Viral proteins originated de novo by overprinting can be identified by codon usage: application to the "gene nursery" of Deltaretroviruses.

A well-known mechanism through which new protein-coding genes originate is by modification of pre-existing genes, e.g. by duplication or horizontal transfer. In contrast, many viruses generate protein-coding genes de novo, via the overprinting of a new reading frame over an existing ("ancestral") frame. This mechanism is thought to play an important role in viral pathogenicity, but has been poorly explored, perhaps because identifying the de novo frames is very challenging. Thus, a new approach is needed. We assembled a reference set of overlapping genes for which we could determine the ancestral frames reliably, and found that their codon usage was significantly closer to that of the rest of the genome than the codon usage of de novo frames. Based on this observation, we designed a method that allowed the identification of de novo frames with a very good specificity, but intermediate sensitivity. Using this method, we predicted that the deltaretrovirus Rex gene has originated de novo by overprinting the Tax gene. Intriguingly, we showed that several genes in the same genomic region, encoding proteins which refine or regulate the functions of Tax, have also originated de novo. Such "gene nurseries", encoding proteins with complementary functions originated de novo and/or by horizontal transfer, may be common in viral genomes. Finally, our results confirm that the genomic GC content is not the only determinant of codon usage in viruses and suggest that a constraint linked to translation must influence codon usage.

» **TASK GOAL**
Translate this sentence from the abstract on viral overprinting into Spanish: "Using this method, we predicted that the deltaretrovirus Rex gene has originated de novo by overprinting the Tax gene."

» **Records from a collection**
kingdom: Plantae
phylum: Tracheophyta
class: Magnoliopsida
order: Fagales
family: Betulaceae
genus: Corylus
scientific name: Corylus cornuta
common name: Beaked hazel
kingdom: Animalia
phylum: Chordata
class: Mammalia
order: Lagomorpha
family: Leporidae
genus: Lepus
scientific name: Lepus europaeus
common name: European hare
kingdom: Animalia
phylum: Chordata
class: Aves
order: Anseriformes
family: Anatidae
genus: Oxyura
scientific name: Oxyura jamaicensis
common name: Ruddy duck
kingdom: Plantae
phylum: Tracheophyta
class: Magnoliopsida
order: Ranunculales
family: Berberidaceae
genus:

» **THE ANSWER**
Usando este método, predijimos que el gen Rex del deltarretrovirus se ha originado de novo mediante la sobreimpresión del gen Tax.